Texte cité
------------------------------------------------

La révolution maritime, le XXIe siècle sera terrien !
Depuis Henri dit Le navigateur, ce prince qui ne naviguait pas, mais faisait naviguer les autres, la supériorité de l’occident s’est jouée sur les mers. De la diplomatie de la canonnière à celle du porte-avion, la mer fut porteuse de la puissance occidentale.
Curieusement, l’ère de la multipolarité semble s’ouvrir sur une révision de la puissance navale.
L’histoire comme contexte
Paradoxe ou non, les moyens de projection semblent aujourd’hui perdre leur superbe et l’ordre du monde en est bouleversé, ou pas.
Pourquoi ou pourquoi pas ? Car le rattrapage humain et matériel du reste du monde ne se joue pas sur mer, mais dans les usines, les universités installées sur la terre ferme. Le monde multipolaire naît avant tout, d’un nouvel équilibre des populations et des puissances industrielle, cet article note l’existence du phénomène, mais l’ignorera pour se concentrer sur la pure technique militaire (La multipolarité fait déjà l’objet de suffisamment d’articles).

------------------------------------------------

Contenu des données
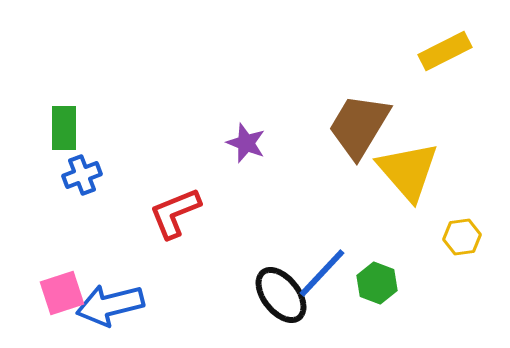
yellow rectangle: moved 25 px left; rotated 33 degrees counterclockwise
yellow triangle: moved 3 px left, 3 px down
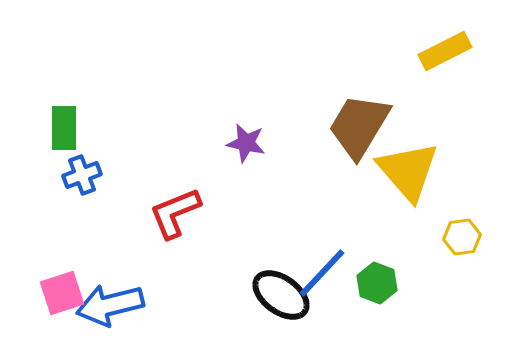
purple star: rotated 9 degrees counterclockwise
black ellipse: rotated 16 degrees counterclockwise
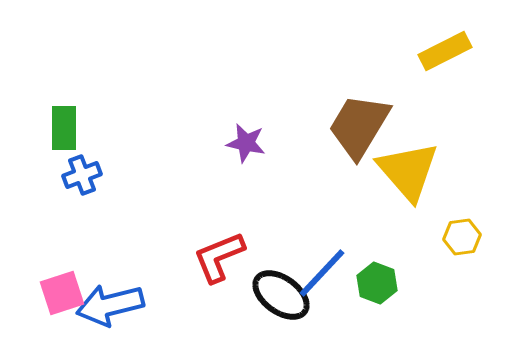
red L-shape: moved 44 px right, 44 px down
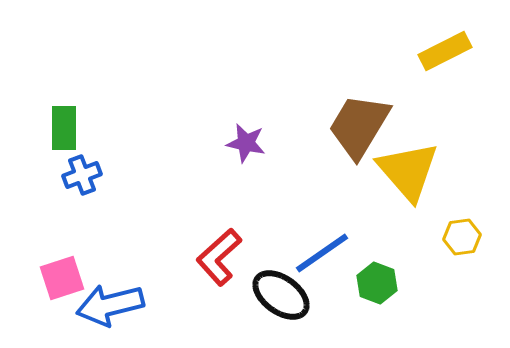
red L-shape: rotated 20 degrees counterclockwise
blue line: moved 20 px up; rotated 12 degrees clockwise
pink square: moved 15 px up
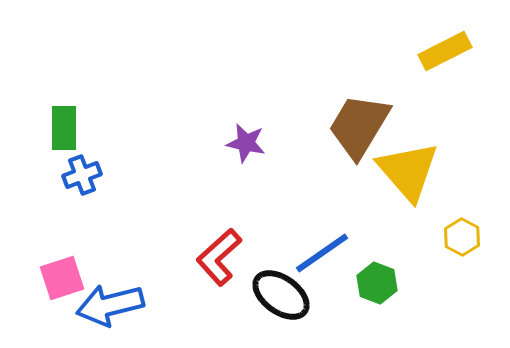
yellow hexagon: rotated 24 degrees counterclockwise
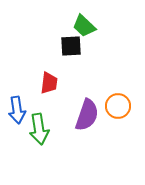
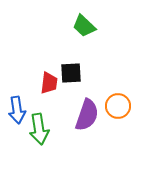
black square: moved 27 px down
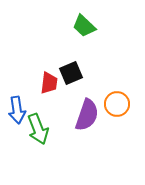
black square: rotated 20 degrees counterclockwise
orange circle: moved 1 px left, 2 px up
green arrow: moved 1 px left; rotated 12 degrees counterclockwise
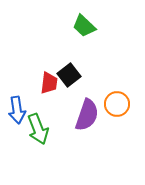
black square: moved 2 px left, 2 px down; rotated 15 degrees counterclockwise
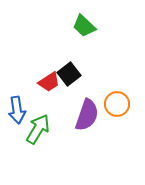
black square: moved 1 px up
red trapezoid: moved 1 px up; rotated 50 degrees clockwise
green arrow: rotated 128 degrees counterclockwise
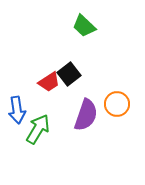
purple semicircle: moved 1 px left
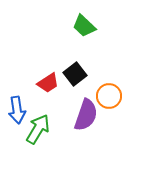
black square: moved 6 px right
red trapezoid: moved 1 px left, 1 px down
orange circle: moved 8 px left, 8 px up
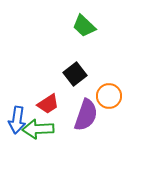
red trapezoid: moved 21 px down
blue arrow: moved 10 px down; rotated 16 degrees clockwise
green arrow: rotated 124 degrees counterclockwise
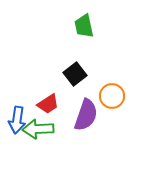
green trapezoid: rotated 35 degrees clockwise
orange circle: moved 3 px right
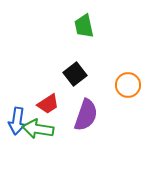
orange circle: moved 16 px right, 11 px up
blue arrow: moved 1 px down
green arrow: rotated 12 degrees clockwise
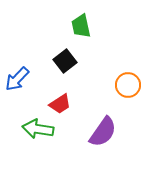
green trapezoid: moved 3 px left
black square: moved 10 px left, 13 px up
red trapezoid: moved 12 px right
purple semicircle: moved 17 px right, 17 px down; rotated 16 degrees clockwise
blue arrow: moved 42 px up; rotated 36 degrees clockwise
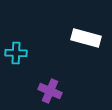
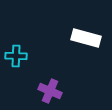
cyan cross: moved 3 px down
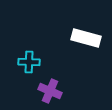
cyan cross: moved 13 px right, 6 px down
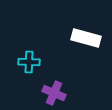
purple cross: moved 4 px right, 2 px down
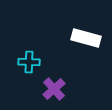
purple cross: moved 4 px up; rotated 25 degrees clockwise
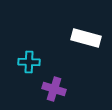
purple cross: rotated 30 degrees counterclockwise
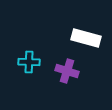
purple cross: moved 13 px right, 18 px up
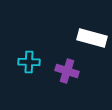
white rectangle: moved 6 px right
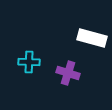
purple cross: moved 1 px right, 2 px down
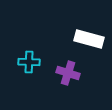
white rectangle: moved 3 px left, 1 px down
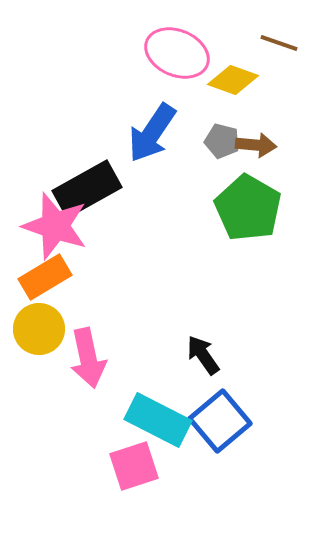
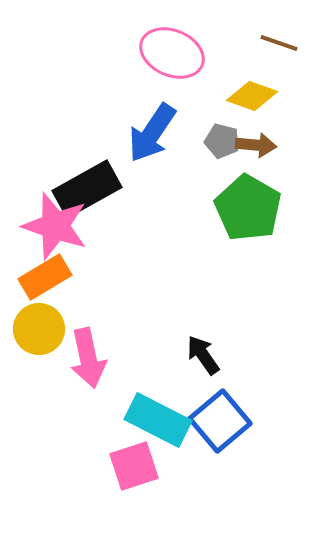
pink ellipse: moved 5 px left
yellow diamond: moved 19 px right, 16 px down
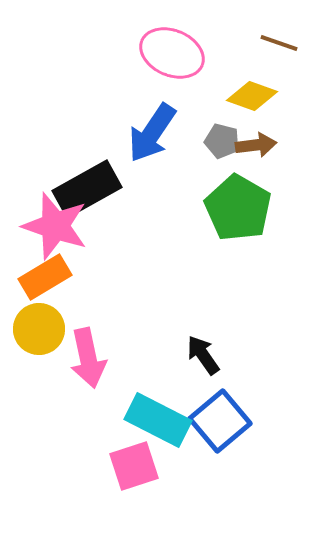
brown arrow: rotated 12 degrees counterclockwise
green pentagon: moved 10 px left
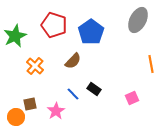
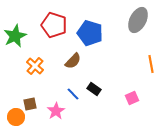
blue pentagon: moved 1 px left, 1 px down; rotated 20 degrees counterclockwise
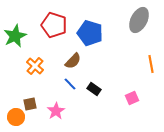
gray ellipse: moved 1 px right
blue line: moved 3 px left, 10 px up
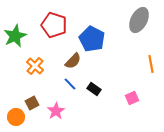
blue pentagon: moved 2 px right, 6 px down; rotated 10 degrees clockwise
brown square: moved 2 px right, 1 px up; rotated 16 degrees counterclockwise
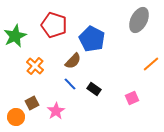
orange line: rotated 60 degrees clockwise
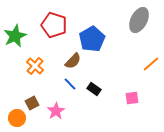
blue pentagon: rotated 15 degrees clockwise
pink square: rotated 16 degrees clockwise
orange circle: moved 1 px right, 1 px down
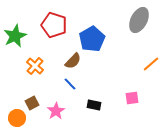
black rectangle: moved 16 px down; rotated 24 degrees counterclockwise
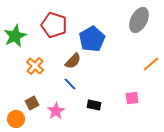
orange circle: moved 1 px left, 1 px down
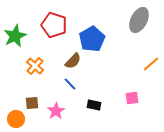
brown square: rotated 24 degrees clockwise
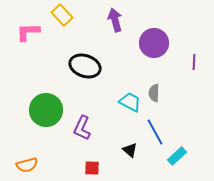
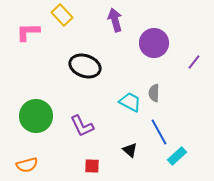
purple line: rotated 35 degrees clockwise
green circle: moved 10 px left, 6 px down
purple L-shape: moved 2 px up; rotated 50 degrees counterclockwise
blue line: moved 4 px right
red square: moved 2 px up
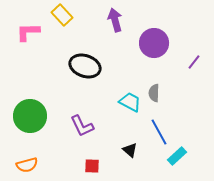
green circle: moved 6 px left
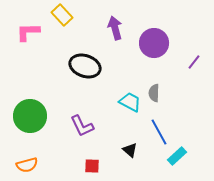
purple arrow: moved 8 px down
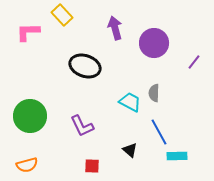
cyan rectangle: rotated 42 degrees clockwise
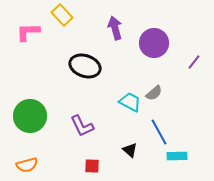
gray semicircle: rotated 132 degrees counterclockwise
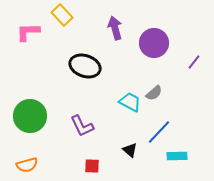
blue line: rotated 72 degrees clockwise
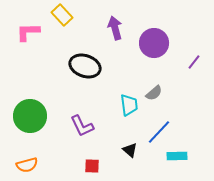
cyan trapezoid: moved 1 px left, 3 px down; rotated 55 degrees clockwise
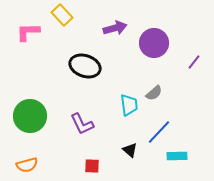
purple arrow: rotated 90 degrees clockwise
purple L-shape: moved 2 px up
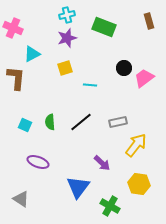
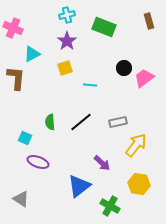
purple star: moved 3 px down; rotated 18 degrees counterclockwise
cyan square: moved 13 px down
blue triangle: moved 1 px right, 1 px up; rotated 15 degrees clockwise
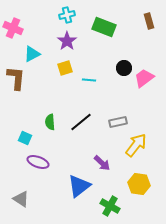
cyan line: moved 1 px left, 5 px up
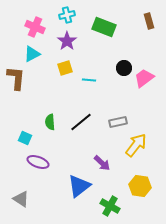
pink cross: moved 22 px right, 1 px up
yellow hexagon: moved 1 px right, 2 px down
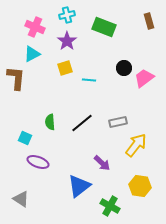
black line: moved 1 px right, 1 px down
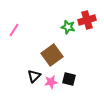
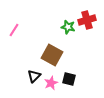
brown square: rotated 25 degrees counterclockwise
pink star: moved 1 px down; rotated 16 degrees counterclockwise
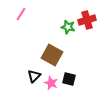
pink line: moved 7 px right, 16 px up
pink star: rotated 24 degrees counterclockwise
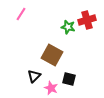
pink star: moved 5 px down
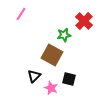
red cross: moved 3 px left, 1 px down; rotated 30 degrees counterclockwise
green star: moved 4 px left, 8 px down; rotated 24 degrees counterclockwise
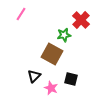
red cross: moved 3 px left, 1 px up
brown square: moved 1 px up
black square: moved 2 px right
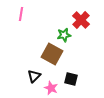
pink line: rotated 24 degrees counterclockwise
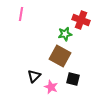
red cross: rotated 24 degrees counterclockwise
green star: moved 1 px right, 1 px up
brown square: moved 8 px right, 2 px down
black square: moved 2 px right
pink star: moved 1 px up
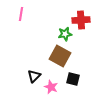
red cross: rotated 24 degrees counterclockwise
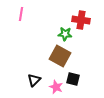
red cross: rotated 12 degrees clockwise
green star: rotated 16 degrees clockwise
black triangle: moved 4 px down
pink star: moved 5 px right
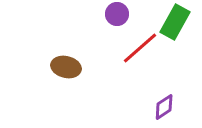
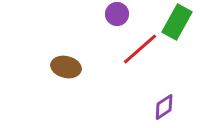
green rectangle: moved 2 px right
red line: moved 1 px down
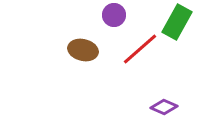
purple circle: moved 3 px left, 1 px down
brown ellipse: moved 17 px right, 17 px up
purple diamond: rotated 56 degrees clockwise
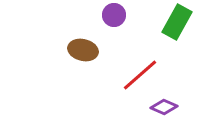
red line: moved 26 px down
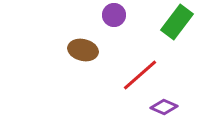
green rectangle: rotated 8 degrees clockwise
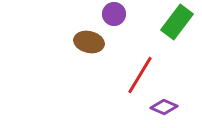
purple circle: moved 1 px up
brown ellipse: moved 6 px right, 8 px up
red line: rotated 18 degrees counterclockwise
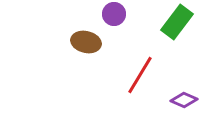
brown ellipse: moved 3 px left
purple diamond: moved 20 px right, 7 px up
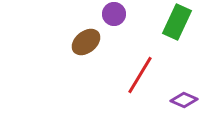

------------------------------------------------

Énoncé
Traduisez en anglais cette phrase du texte sur la puissance navale : « Curieusement, l’ère de la multipolarité semble s’ouvrir sur une révision de la puissance navale. »

Résultat
Curiously, the era of multipolarity seems to be opening with a reassessment of naval power.